ADVOGADO DO REU: PROCURADORIA DA AZUL LINHAS AÉREAS BRASILEIRAS S/A SENTENÇA Considerando a existência de duas ações ajuizadas para discutir o mesmo fato, declaro conexas as ações 7002233-53.2023.8.22.0001 e 7002242-15.2023.8.22.0001, devendo o julgamento ser conjunto, uma vez que as alegações são idênticas.
Relatório dispensado na forma da Lei (art. 38, da LF 9.099/95).
Trata-se de ação indenizatória por danos morais em que os autores alegam o descumprimento contratual quanto aos horários programados dos voos dos quais eram passageiros.
O voo dos requerentes foi cancelado, sendo reacomodados para voo com embarque somente 6(seis) horas depois do contratado inicialmente.
O trecho contratado era: Porto Velho - Recife, saída às 22h40min do dia 29/12/2022 e chegada às 19h50min.
Com a alteração, os autores teriam embarcado somente no dia 30/12/2022 às 04h50min da manhã e por consequência teriam chegado horas depois do contratado.
A ré, em contestação nos autos de n.7002233-53.2023.8.22.0001 , alegou que o atraso se deu por motivos técnicos operacionais.
Por fim, pugnou, em suma, pela improcedência da ação.
Já nos autos de n.7002242-15.2023.8.22.0001 apresentou argumentos genéricos.
Tendo em vista que o conjunto probatório constante dos autos é suficiente para a formação do convencimento deste juízo, sendo desnecessária a produção de outras provas, conforme arts. 370 e 371 do CPC, promovo o julgamento antecipado do pedido, nos termos do art. 355, I, do CPC.
Presentes o interesse, a legitimidade, bem como os pressupostos processuais, passo à análise do mérito.
A relação existente entre as partes é de consumo, estando amparada pela Lei n° 8.078/90, que estabelece, dentre outras regras, a responsabilidade objetiva do fornecedor de bens e serviços, ou seja, independente da apuração de culpa, nos termos do seu art. 14, só se eximindo o prestador de serviços se comprovar a ausência de dano, a culpa exclusiva do consumidor ou de terceiro.
Nesse ínterim, tenho que não assiste razão aos autores, por não ter sido comprovado o dano.
A ré alegou que o voo atrasou por motivos técnicos operacionais, mas não os comprovou.
Contudo, a parte também não comprovou os danos que alega ter sofrido.
Além disso, é importante frisar que apesar de o voo ter sido alterado, os autores embarcaram cerca de 6 (seis) horas depois do contratado, tempo considerável para um atraso ainda mais ocorrendo na cidade de origem dos autores.

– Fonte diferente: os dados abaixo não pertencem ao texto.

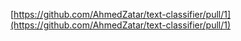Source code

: [https://github.com/AhmedZatar/text-classifier/pull/1](https://github.com/AhmedZatar/text-classifier/pull/1)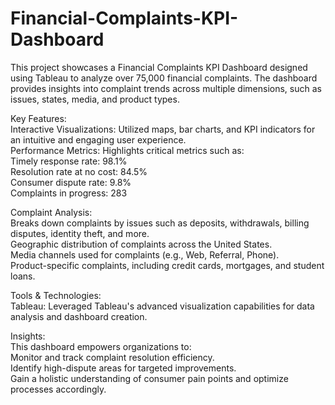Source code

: # Financial-Complaints-KPI-Dashboard
This project showcases a Financial Complaints KPI Dashboard designed using Tableau to analyze over 75,000 financial complaints. The dashboard provides insights into complaint trends across multiple dimensions, such as issues, states, media, and product types.

Key Features:  
Interactive Visualizations: Utilized maps, bar charts, and KPI indicators for an intuitive and engaging user experience.  
Performance Metrics: Highlights critical metrics such as:  
Timely response rate: 98.1%  
Resolution rate at no cost: 84.5%  
Consumer dispute rate: 9.8%  
Complaints in progress: 283  

Complaint Analysis:  
Breaks down complaints by issues such as deposits, withdrawals, billing disputes, identity theft, and more.  
Geographic distribution of complaints across the United States.  
Media channels used for complaints (e.g., Web, Referral, Phone).  
Product-specific complaints, including credit cards, mortgages, and student loans.  

Tools & Technologies:  
Tableau: Leveraged Tableau's advanced visualization capabilities for data analysis and dashboard creation.  

Insights:  
This dashboard empowers organizations to:  
Monitor and track complaint resolution efficiency.  
Identify high-dispute areas for targeted improvements.  
Gain a holistic understanding of consumer pain points and optimize processes accordingly.  

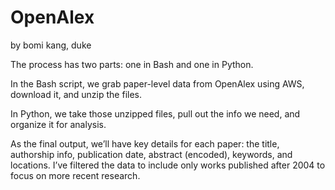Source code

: # OpenAlex 
by bomi kang, duke

The process has two parts: one in Bash and one in Python.

In the Bash script, we grab paper-level data from OpenAlex using AWS, download it, and unzip the files.

In Python, we take those unzipped files, pull out the info we need, and organize it for analysis.


As the final output, we’ll have key details for each paper: the title, authorship info, publication date, abstract (encoded), keywords, and locations. I’ve filtered the data to include only works published after 2004 to focus on more recent research.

Não obstante, a ré comprovou ter fornecido vouchers de alimentação, sendo o hotel desnecessário, posto que o atraso ocorreu na cidade em que os autores possuem domicílio.
Frise-se, ademais, que apesar de ter ocorrido atraso no voo originário, os demais voos não sofreram atrasos, de tal sorte que os autores chegaram no destino no mesmo voo e horário contratados.
Logo, NÃO HOUVE ATRASO NO HORÁRIO DE CHEGADA AO DESTINO. É certo que ao não observar os horários de partida que se obrigou a cumprir, a requerida incorreu em descumprimento contratual por frustrar a legítima expectativa da parte autora em ter cumpridos os horários contratados, o que em tese, evidenciaria a falha na prestação de serviço, nos moldes previstos no art. 14 do CDC.
A jurisprudência tem se manifestado a respeito da configuração de situações advindas de atrasos de voo como geradoras de danos morais.
Todavia, para esse reconhecimento, é necessário ponderar que há a exigência de peculiaridades a serem observadas no caso concreto, sob pena de se considerar como dano moral o mero descumprimento contratual, hipótese outrora já rechaçada pela jurisprudência pátria.
No caso dos presentes autos, entretanto, não vislumbro os danos morais apontados, posto que os autores chegaram ao destino no mesmo horário contratado, tendo o atraso ocorrido somente na partida/decolagem. É cediço que o art. 1º, inciso III da Constituição Federal consagrou a dignidade da pessoa humana como um dos fundamentos do nosso Estado Democrático de Direito.
Assim, há o direito subjetivo constitucional à dignidade.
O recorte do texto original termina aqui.